Ну да, я феминистка. Это осознанная, мотивированная позиция, которая хорошо подкрепляется тем, что я не настолько серьезно к себе отношусь, чтобы страшно запариваться. Я в конце концов женского пола. Но есть масса обстоятельств, когда я на этом не настаиваю. Если, например, общаюсь с людьми старшего поколения, с которыми мне важно заниматься делом, а не доводить их до приступа. Это важный вопрос, но мне не кажется, что он каждый раз требует кровавой бойни. Я вправе называть себя так, как хочу, — моя личная дурь, от которой точно никому не плохо.

— В комментариях под твоими интервью многим плохо от этого. Может, потому что политика приходит в язык?

— Меня по умолчанию называют режиссером — это уже политика, которая пришла в язык. Это связано с тем, что женщин в режиссуре не было. Как не было слова «стюардесса» — было слово «стюард». Потом женщин допустили работать. «Официант Маша» или «стюард Лена» — неудобно для языка, в котором феминитивы в принципе есть. А в русском они есть. Женщин-режиссеров не было, потом они появились и было сложно. И сейчас сложновато. Но людей не две лишние буквы раздражают, а все, что они за этим видят. Это подсознательный страх, во-первых, перед тем, что неизвестно, во-вторых, перед любыми директивными историями. Одни и те же люди страшно возмущаются каким-нибудь антигейским законом и всей историей с Meetoo, харассментом и так далее. Они воспринимают и то и другое как вторжение в свою кровать, а много лет кровать была единственным местом, куда все равно лезли — с парткомом, выволочками и «аморальными поведением». Мы будем спать, с кем хотим, — не потому, что мы насильники мерзкие, а потому, что это инерция многолетняя. Не надо нам этический кодекс, мы в этих кодексах всю жизнь.

— Ты сейчас работаешь в проекте «Дочери СОСО». Расскажи, что это. И почему назвали именно так?

— От балды. Мы участвовали в детской «Золотой маске» (главный российский театральный конкурс и премия. — Прим. ТД), надо было быстро сказать, как мы называемся. Было два варианта: «ВИА “ЛибидО”» и «Дочери СОСО». Мы придумывали название для группы, с которой мы будем чесать по ресторанам, когда доучим грузинские песни (для пьесы «Считалка», над которой «Дочери СОСО» тогда работали. — Прим. ТД). Поскольку это была детская программа «Золотой маски», я решила, что ВИА «ЛибидО» немножко слишком. А «Дочери СОСО» — вообще непонятно, что за хрень.

* **УЧЕБНЫЙ МАТЕРИАЛ**
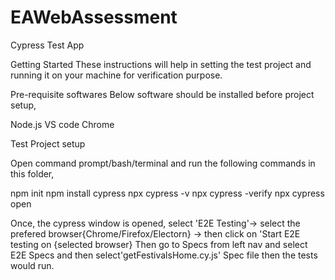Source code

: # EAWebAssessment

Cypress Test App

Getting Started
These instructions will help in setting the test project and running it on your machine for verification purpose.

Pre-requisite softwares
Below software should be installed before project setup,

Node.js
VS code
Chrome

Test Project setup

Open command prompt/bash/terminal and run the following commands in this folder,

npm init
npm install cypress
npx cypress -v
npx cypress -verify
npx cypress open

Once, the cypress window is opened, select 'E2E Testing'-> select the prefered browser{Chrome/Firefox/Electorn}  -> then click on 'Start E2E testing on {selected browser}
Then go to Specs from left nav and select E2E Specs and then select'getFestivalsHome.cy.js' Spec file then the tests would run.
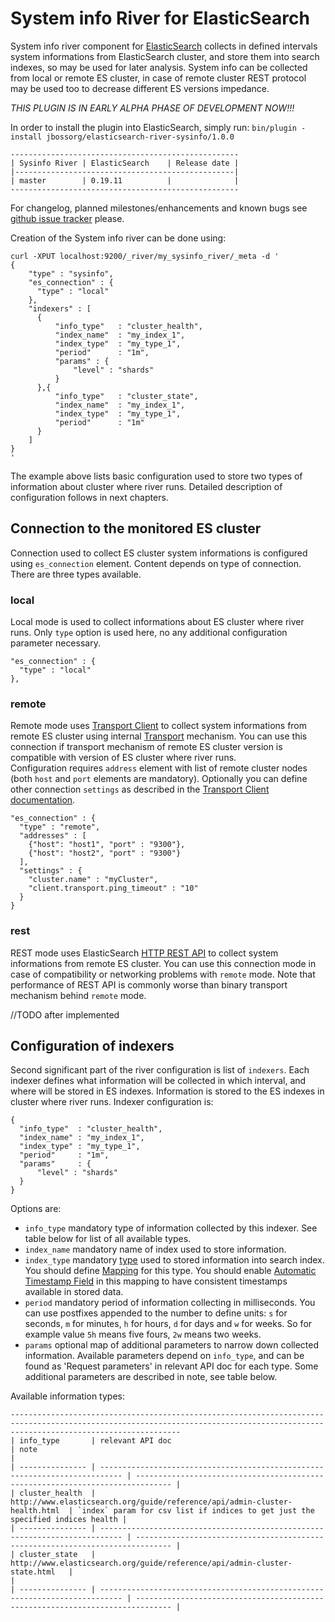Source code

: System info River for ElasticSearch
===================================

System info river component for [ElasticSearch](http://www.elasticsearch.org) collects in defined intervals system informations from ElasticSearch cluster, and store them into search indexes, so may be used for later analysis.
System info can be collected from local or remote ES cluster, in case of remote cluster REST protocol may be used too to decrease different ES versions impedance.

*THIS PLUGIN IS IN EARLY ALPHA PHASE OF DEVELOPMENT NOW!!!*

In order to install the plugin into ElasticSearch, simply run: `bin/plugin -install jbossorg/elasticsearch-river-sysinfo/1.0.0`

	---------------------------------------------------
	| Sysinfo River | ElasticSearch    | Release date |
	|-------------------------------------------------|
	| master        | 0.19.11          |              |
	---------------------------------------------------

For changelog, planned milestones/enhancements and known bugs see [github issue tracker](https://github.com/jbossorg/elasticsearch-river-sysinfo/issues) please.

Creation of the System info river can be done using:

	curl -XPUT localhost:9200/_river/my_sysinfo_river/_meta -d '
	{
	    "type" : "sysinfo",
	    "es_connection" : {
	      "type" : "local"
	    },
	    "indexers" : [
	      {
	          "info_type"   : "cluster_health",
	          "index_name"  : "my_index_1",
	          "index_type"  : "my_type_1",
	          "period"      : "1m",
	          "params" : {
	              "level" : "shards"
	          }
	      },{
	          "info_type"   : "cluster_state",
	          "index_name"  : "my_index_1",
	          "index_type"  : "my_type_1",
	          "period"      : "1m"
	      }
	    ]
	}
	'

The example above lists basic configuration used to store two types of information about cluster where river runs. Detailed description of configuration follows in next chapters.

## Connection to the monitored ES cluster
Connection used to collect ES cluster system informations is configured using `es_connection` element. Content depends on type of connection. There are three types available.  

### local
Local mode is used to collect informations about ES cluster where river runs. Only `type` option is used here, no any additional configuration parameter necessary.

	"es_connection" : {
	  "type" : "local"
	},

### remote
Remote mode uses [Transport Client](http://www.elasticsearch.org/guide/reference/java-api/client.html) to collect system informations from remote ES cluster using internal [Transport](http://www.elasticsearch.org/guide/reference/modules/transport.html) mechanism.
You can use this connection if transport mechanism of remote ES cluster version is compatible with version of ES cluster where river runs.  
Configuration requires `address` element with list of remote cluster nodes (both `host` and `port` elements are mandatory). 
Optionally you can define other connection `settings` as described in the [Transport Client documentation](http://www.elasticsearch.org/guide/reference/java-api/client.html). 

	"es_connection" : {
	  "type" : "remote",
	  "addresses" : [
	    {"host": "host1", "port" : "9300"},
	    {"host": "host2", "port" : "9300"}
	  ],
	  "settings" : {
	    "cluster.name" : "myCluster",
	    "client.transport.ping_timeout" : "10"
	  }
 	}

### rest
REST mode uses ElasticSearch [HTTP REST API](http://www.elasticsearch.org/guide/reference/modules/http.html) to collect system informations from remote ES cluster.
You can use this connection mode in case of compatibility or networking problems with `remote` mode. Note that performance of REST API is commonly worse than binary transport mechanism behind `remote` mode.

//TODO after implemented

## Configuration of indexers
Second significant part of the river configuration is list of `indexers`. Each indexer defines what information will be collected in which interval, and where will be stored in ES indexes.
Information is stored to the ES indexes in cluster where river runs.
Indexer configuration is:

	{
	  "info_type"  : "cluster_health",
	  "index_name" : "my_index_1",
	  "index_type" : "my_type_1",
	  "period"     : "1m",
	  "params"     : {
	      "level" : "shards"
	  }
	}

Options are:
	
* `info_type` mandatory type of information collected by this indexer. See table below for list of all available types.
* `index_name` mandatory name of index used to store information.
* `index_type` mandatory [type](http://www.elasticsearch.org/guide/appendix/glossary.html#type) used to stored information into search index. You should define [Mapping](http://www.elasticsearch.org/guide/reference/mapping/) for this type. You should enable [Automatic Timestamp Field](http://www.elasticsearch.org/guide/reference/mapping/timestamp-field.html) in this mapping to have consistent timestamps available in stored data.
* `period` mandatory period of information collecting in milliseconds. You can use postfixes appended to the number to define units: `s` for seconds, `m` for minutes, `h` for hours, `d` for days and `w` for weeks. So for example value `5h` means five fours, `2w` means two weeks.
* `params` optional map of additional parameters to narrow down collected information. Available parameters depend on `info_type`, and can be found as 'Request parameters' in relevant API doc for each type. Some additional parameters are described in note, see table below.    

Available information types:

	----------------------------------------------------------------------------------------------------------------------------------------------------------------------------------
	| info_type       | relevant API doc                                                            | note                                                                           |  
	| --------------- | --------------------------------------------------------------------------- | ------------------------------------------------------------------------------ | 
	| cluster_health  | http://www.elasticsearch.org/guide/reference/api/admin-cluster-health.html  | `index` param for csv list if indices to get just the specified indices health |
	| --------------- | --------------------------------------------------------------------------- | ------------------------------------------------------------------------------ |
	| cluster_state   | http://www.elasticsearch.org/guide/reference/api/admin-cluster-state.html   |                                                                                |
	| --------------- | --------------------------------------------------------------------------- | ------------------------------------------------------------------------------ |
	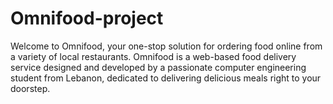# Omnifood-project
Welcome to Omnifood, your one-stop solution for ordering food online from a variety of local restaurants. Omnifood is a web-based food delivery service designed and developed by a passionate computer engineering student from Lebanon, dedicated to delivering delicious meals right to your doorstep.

---

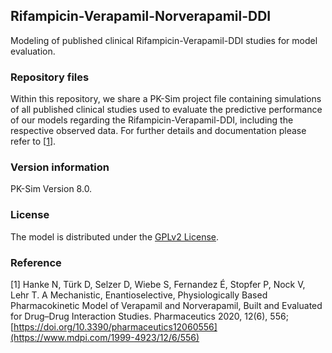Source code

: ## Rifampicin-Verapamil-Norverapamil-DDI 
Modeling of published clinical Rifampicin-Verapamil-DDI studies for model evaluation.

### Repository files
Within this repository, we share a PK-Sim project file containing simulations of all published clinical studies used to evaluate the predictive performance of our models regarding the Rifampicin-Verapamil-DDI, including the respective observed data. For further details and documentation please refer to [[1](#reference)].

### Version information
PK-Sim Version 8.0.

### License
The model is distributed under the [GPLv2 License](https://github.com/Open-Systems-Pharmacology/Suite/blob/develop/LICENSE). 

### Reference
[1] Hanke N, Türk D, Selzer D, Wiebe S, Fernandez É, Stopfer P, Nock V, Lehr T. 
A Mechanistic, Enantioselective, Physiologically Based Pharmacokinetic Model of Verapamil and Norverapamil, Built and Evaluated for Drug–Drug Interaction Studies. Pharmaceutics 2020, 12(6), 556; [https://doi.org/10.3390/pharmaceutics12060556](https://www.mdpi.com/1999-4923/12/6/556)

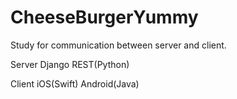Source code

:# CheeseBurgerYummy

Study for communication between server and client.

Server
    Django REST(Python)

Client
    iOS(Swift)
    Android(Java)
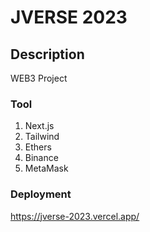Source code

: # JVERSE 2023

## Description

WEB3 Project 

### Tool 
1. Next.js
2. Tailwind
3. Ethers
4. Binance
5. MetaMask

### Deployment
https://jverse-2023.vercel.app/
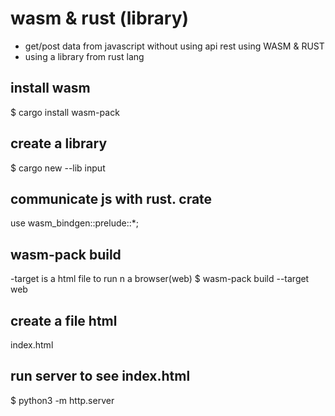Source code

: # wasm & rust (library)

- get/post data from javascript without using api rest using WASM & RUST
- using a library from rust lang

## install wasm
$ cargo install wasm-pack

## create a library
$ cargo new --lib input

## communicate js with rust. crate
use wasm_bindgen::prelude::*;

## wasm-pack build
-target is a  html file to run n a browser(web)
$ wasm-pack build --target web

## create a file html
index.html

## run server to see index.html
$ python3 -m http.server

--

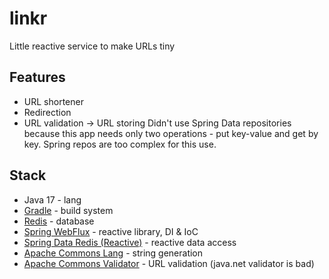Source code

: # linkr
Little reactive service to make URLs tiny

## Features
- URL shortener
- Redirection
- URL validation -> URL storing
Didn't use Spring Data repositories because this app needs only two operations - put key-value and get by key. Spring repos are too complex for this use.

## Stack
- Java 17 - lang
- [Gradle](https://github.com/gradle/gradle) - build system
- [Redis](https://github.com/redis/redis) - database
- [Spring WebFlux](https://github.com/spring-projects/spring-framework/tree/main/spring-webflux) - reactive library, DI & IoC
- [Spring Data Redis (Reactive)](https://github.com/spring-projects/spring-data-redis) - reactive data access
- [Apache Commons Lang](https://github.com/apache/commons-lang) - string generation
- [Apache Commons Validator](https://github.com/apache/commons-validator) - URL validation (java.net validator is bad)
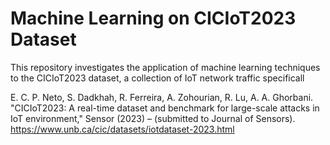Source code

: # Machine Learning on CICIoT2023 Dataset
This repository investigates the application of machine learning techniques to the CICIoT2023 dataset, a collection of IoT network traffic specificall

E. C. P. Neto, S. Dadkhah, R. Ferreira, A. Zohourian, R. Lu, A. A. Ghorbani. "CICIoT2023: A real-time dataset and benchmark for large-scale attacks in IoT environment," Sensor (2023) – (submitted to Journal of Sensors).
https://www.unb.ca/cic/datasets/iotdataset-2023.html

* **ЗАДАНИЯ ДЛЯ ВЫПОЛНЕНИЯ**
1) Перечислите по исходному тексту все, чем, по словам интервьюируемой, страшно возмущаются одни и те же люди.
2) Ответьте по исходному тексту на вопросы:
(а) Как называется проект, в котором сейчас работает интервьюируемая?
(б) Какое слово было раньше, когда не было слова «стюардесса»?
(в) Какое второе название рассматривали для группы, кроме «Дочери СОСО»?

* **ОТВЕТЫ К ЗАДАНИЯМ**
1) Антигейский закон, вся история с Meetoo, харассмент.

2)
(а) «Дочери СОСО».
(б) «Стюард».
(в) «ВИА “ЛибидО”».